## WORK INSTRUCTIONS
Print exactly, and only, the lines from the one containing "Figure 4. XPS" through the last line of the records below, both included; leave out the pictures.

········

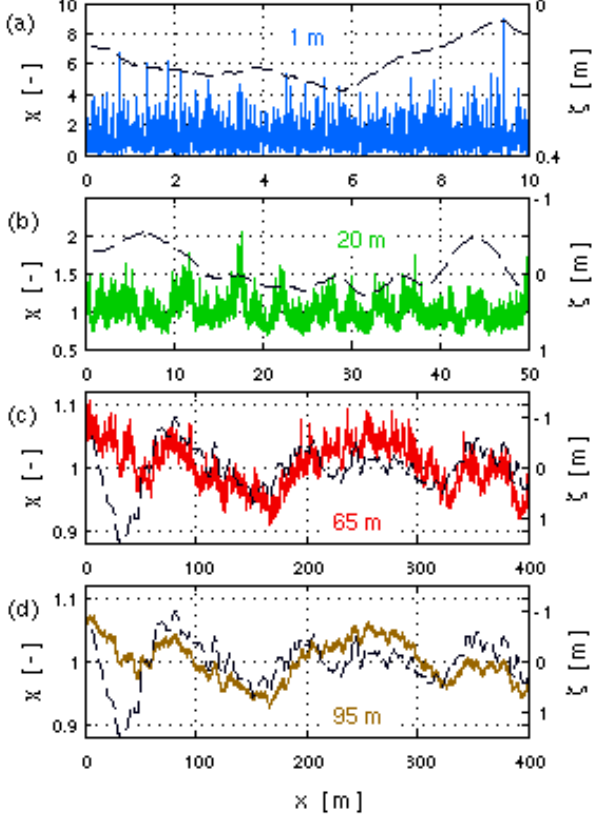
2 Fig. 6. Normalized downwelling irradiance χ at four different water depths with (a) 2.5mm, (b) 1cm, and (c) and (d) 10cm horizontal Figure 6. Profiles of nNormalized downwelling irradiance χ at four different water 3 grid resolution; on the right ordinate (dashed) is the corresponding surface elevation (30 October depths with (a) 2.5 mm, (b) 1 cm, and (c) and (d) 10 cm horizontal grid resolution; on the 4 right ordinate (dashed) is the corresponding surface elevation (30 Oct. 2009). 5 6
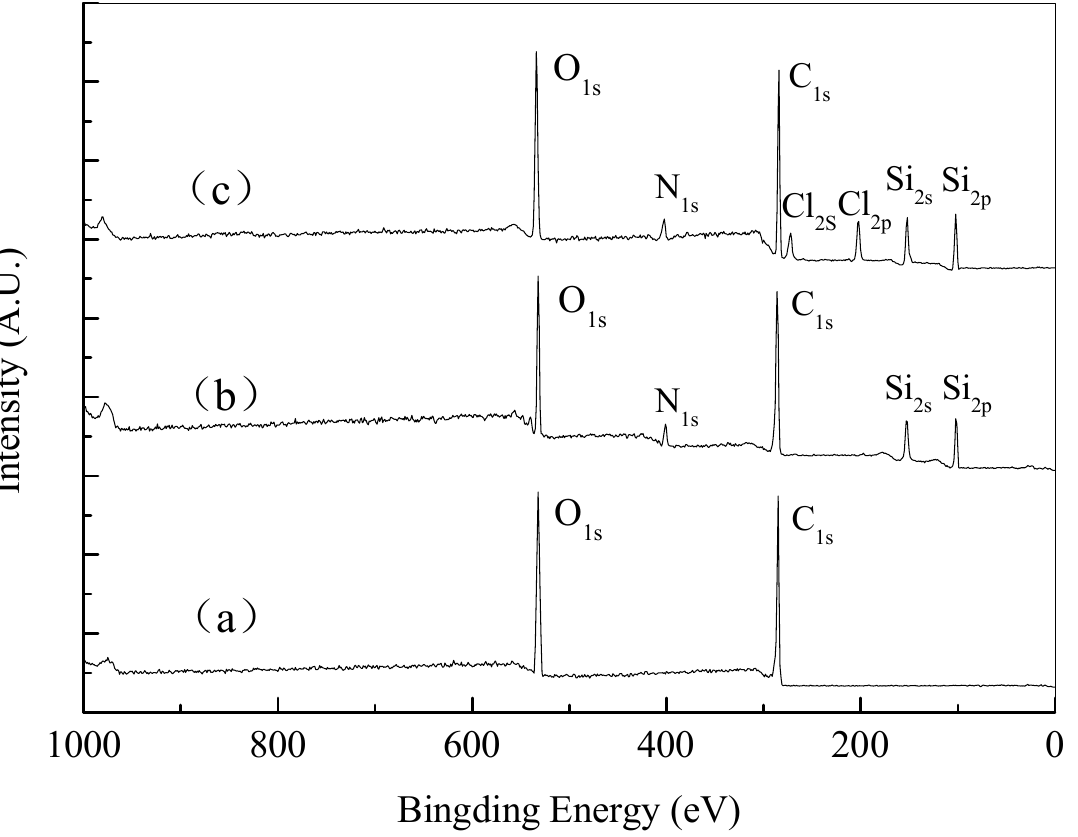
Figure 4. XPS wide scans of pristine cellulose ( a ), barbituric acid-based polysiloxane@cellulose ( b ), and cyclic imide N -halamine polysiloxane@cellulose ( c ).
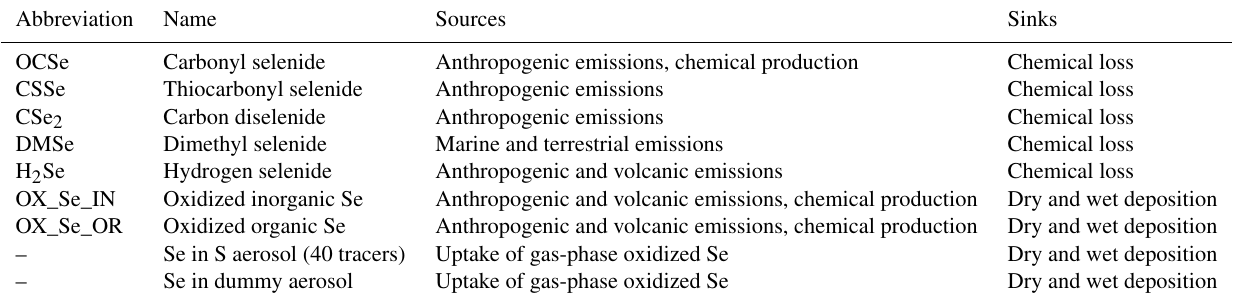
Figure 1. Scheme of the atmospheric Se cycle in SOCOL-AER, based on information in Ross (1985) and Wen and Carignan (2007). For simplicity the two oxidized Se tracers in SOCOL-AER are represented with a single box. The impact on agriculture and human health is also shown, since it motivates the study of atmospheric Se. Table 1. Description of Se tracers included in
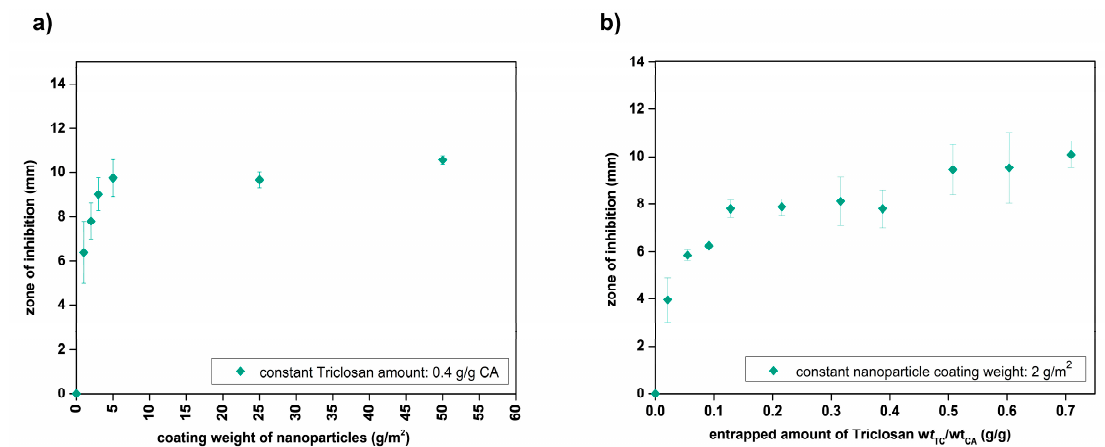
Figure 10. Zone of inhibition of Triclosan-loaded nanoparticles with variation of biocide loading concentration ( a ) and particle coating amount ( b ).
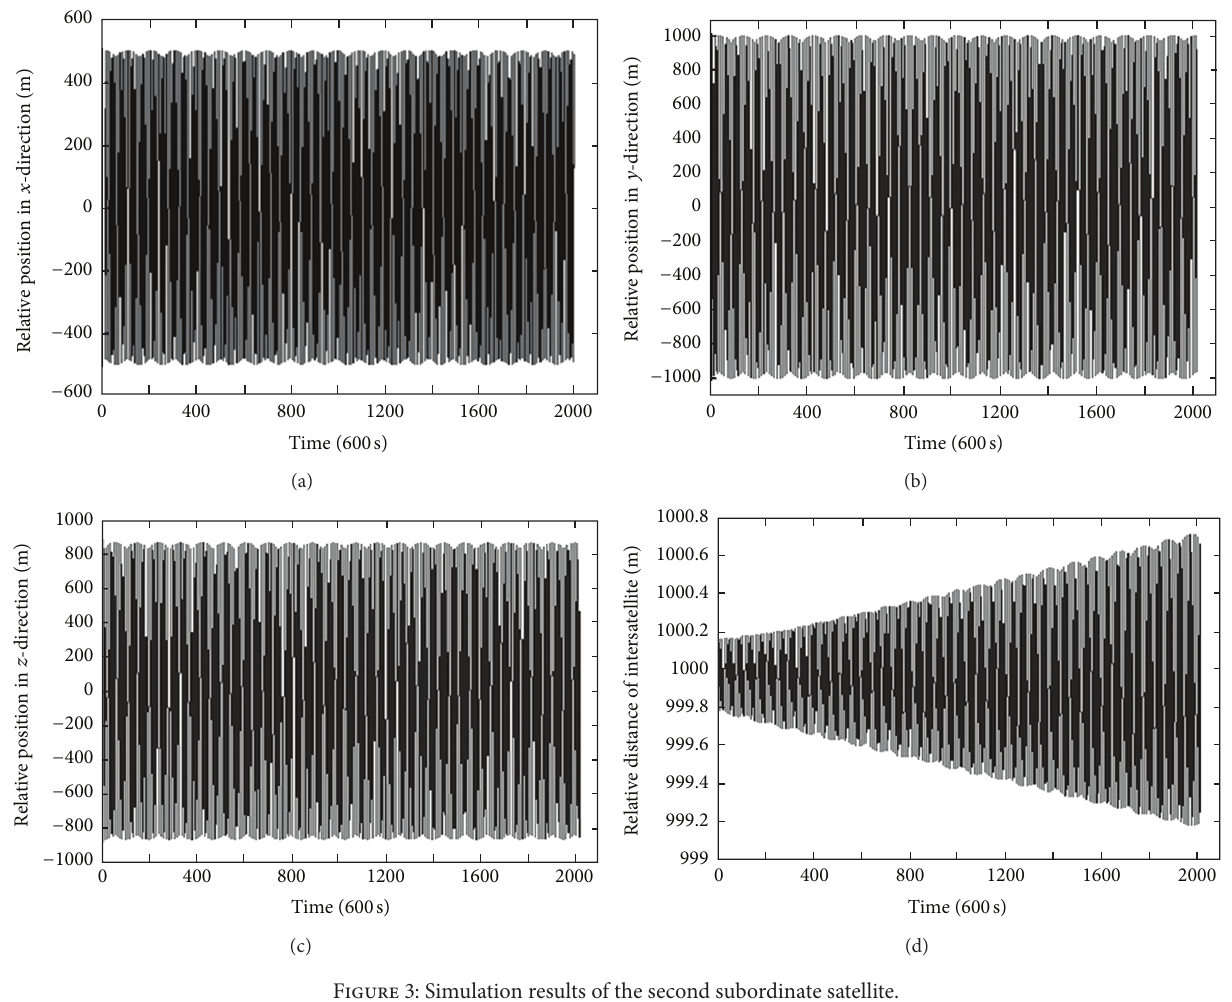
Figure 3: Simulation results of the second subordinate satellite.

········

## TASK ANSWER
Figure 4. XPS wide scans of pristine cellulose ( a ), barbituric acid-based polysiloxane@cellulose ( b ), and cyclic imide N -halamine polysiloxane@cellulose ( c ).
Figure 1. Scheme of the atmospheric Se cycle in SOCOL-AER, based on information in Ross (1985) and Wen and Carignan (2007). For simplicity the two oxidized Se tracers in SOCOL-AER are represented with a single box. The impact on agriculture and human health is also shown, since it motivates the study of atmospheric Se. Table 1. Description of Se tracers included in
Figure 10. Zone of inhibition of Triclosan-loaded nanoparticles with variation of biocide loading concentration ( a ) and particle coating amount ( b ).
Figure 3: Simulation results of the second subordinate satellite.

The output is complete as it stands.